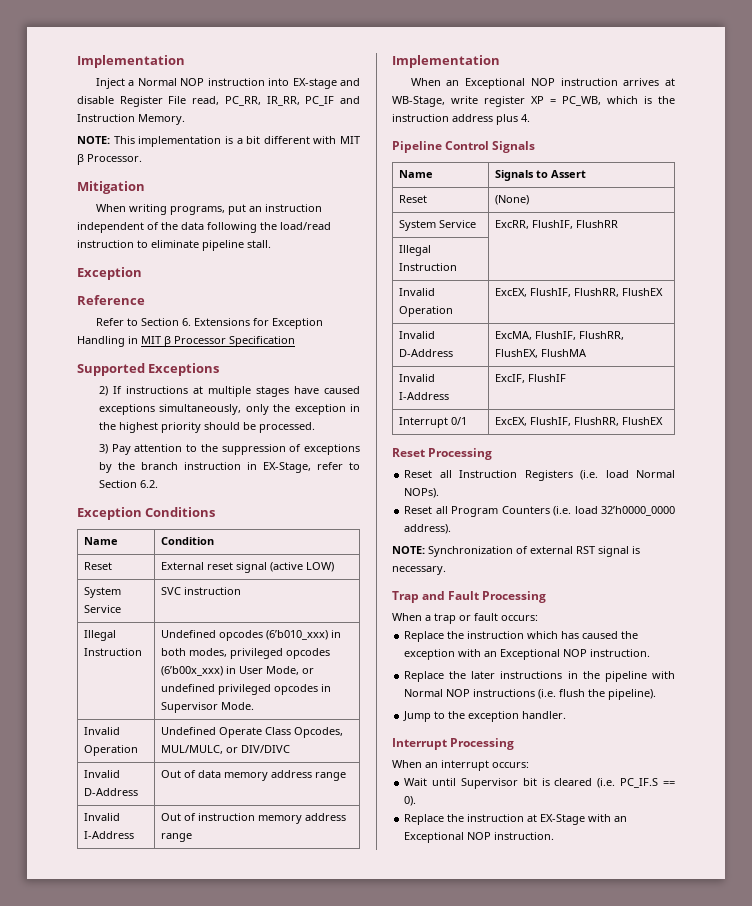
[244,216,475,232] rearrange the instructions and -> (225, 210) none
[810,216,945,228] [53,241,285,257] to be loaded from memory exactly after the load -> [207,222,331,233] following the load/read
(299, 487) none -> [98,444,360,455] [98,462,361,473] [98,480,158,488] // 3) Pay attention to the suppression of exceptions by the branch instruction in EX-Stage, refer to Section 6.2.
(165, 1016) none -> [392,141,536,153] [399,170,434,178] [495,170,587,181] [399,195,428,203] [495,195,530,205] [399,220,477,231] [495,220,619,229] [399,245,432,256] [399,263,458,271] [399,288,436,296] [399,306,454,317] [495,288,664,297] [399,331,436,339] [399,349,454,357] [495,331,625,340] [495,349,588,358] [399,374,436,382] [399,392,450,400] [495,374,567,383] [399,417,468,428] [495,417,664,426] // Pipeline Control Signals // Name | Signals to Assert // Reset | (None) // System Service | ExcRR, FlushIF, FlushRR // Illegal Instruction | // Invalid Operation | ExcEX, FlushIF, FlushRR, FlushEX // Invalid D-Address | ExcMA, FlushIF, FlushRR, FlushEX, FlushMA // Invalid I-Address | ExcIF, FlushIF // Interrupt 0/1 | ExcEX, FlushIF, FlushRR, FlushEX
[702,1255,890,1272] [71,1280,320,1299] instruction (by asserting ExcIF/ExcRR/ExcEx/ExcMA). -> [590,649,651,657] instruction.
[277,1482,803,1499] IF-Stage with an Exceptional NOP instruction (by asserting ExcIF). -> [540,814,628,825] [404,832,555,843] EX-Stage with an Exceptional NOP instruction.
· · · · ·
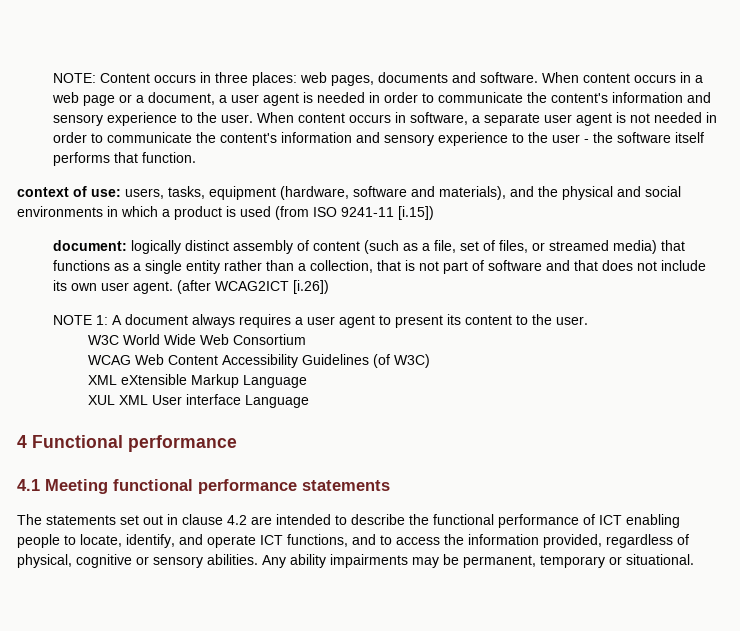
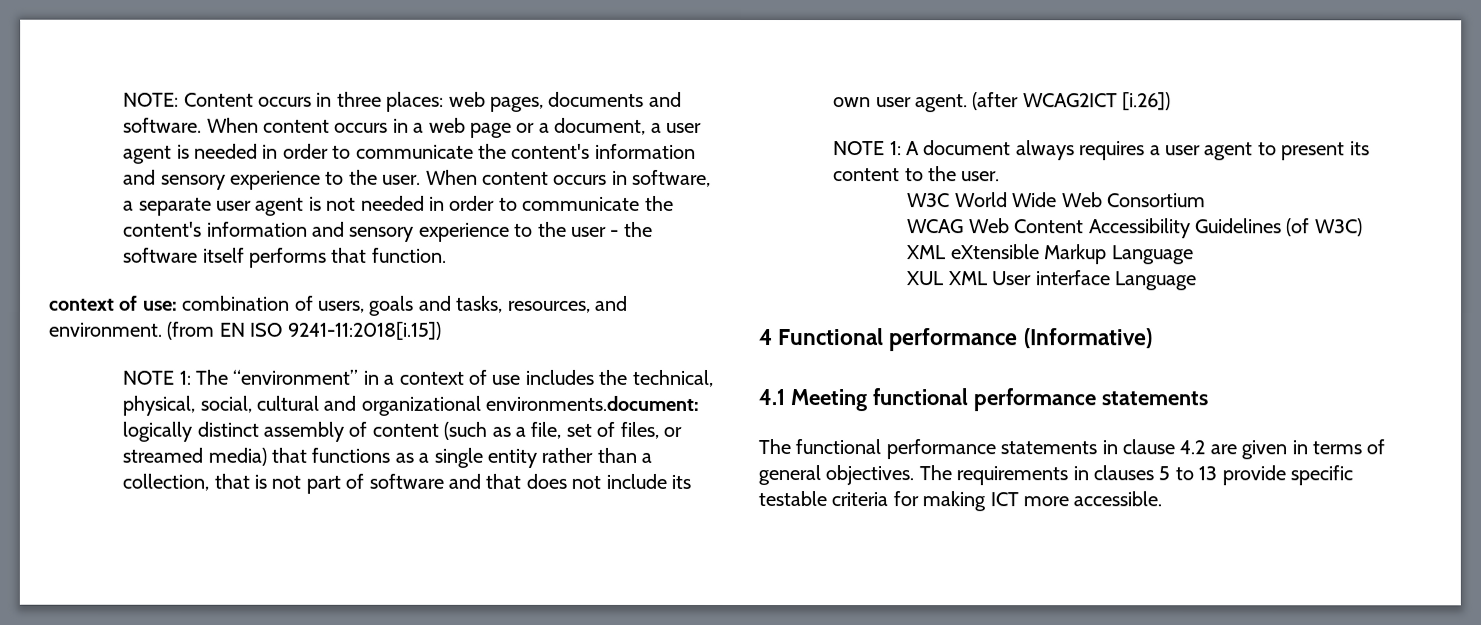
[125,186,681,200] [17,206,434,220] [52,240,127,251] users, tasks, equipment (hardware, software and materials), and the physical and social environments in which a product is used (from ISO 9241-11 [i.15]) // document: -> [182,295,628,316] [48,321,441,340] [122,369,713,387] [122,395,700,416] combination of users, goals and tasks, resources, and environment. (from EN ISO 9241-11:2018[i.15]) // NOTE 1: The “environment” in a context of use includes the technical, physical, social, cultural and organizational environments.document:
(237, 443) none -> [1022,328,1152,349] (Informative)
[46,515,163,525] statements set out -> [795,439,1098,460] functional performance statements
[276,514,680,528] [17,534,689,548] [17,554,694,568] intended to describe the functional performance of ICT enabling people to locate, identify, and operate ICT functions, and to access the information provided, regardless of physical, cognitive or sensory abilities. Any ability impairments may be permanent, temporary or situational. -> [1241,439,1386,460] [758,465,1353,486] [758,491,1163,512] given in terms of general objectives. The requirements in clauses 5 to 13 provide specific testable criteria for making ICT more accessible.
· · · · ·
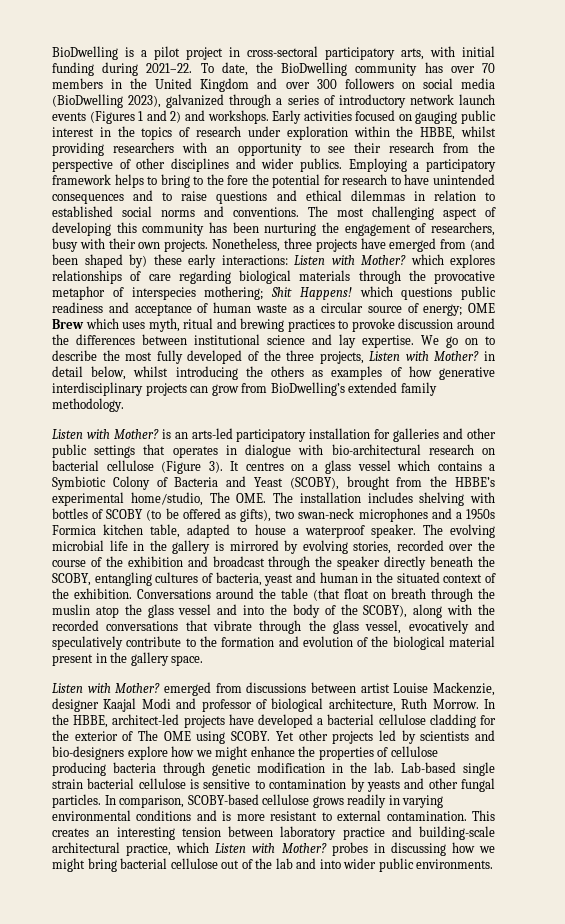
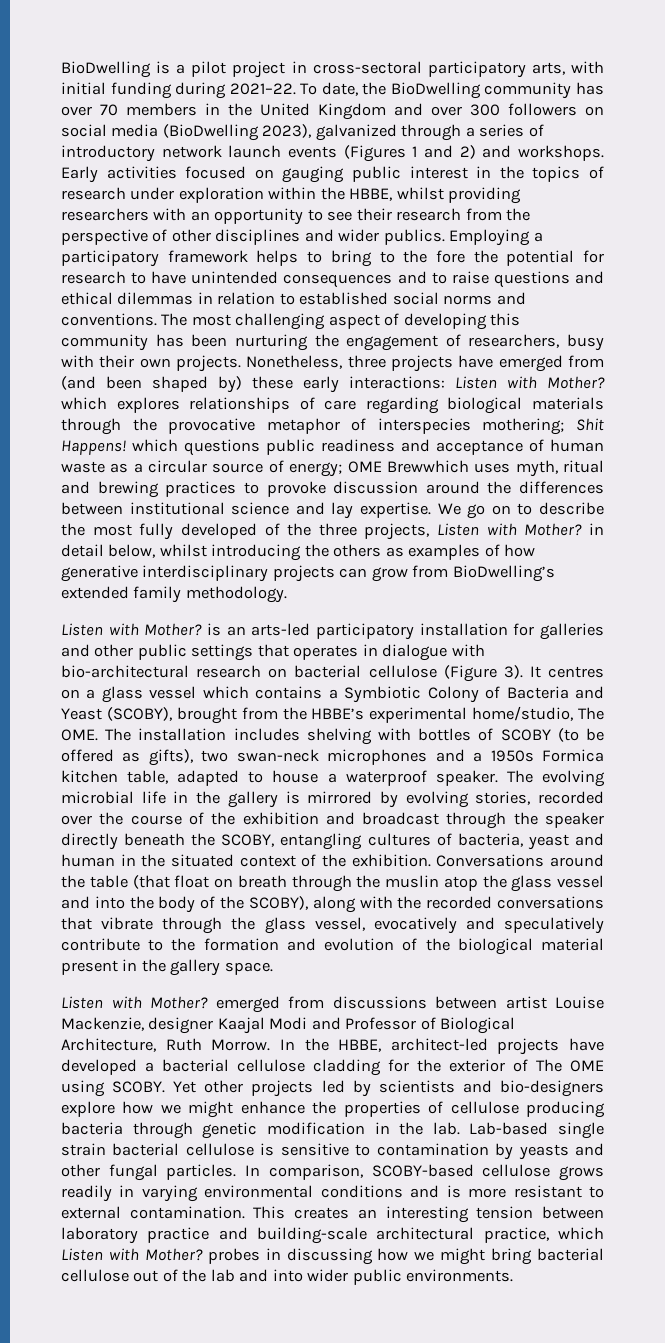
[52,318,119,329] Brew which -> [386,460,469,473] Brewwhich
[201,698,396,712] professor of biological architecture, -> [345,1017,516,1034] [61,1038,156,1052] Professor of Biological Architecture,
· · · · ·
### [Problem to work on]
Out of the data above, set down the lines from the one with "(237, 443) none" to the one with "[276,514,680,528] [17,534,689,548] [17,554,694,568]", both included, exactly as written and with no additions.

### [Reply to the task]
(237, 443) none -> [1022,328,1152,349] (Informative)
[46,515,163,525] statements set out -> [795,439,1098,460] functional performance statements
[276,514,680,528] [17,534,689,548] [17,554,694,568] intended to describe the functional performance of ICT enabling people to locate, identify, and operate ICT functions, and to access the information provided, regardless of physical, cognitive or sensory abilities. Any ability impairments may be permanent, temporary or situational. -> [1241,439,1386,460] [758,465,1353,486] [758,491,1163,512] given in terms of general objectives. The requirements in clauses 5 to 13 provide specific testable criteria for making ICT more accessible.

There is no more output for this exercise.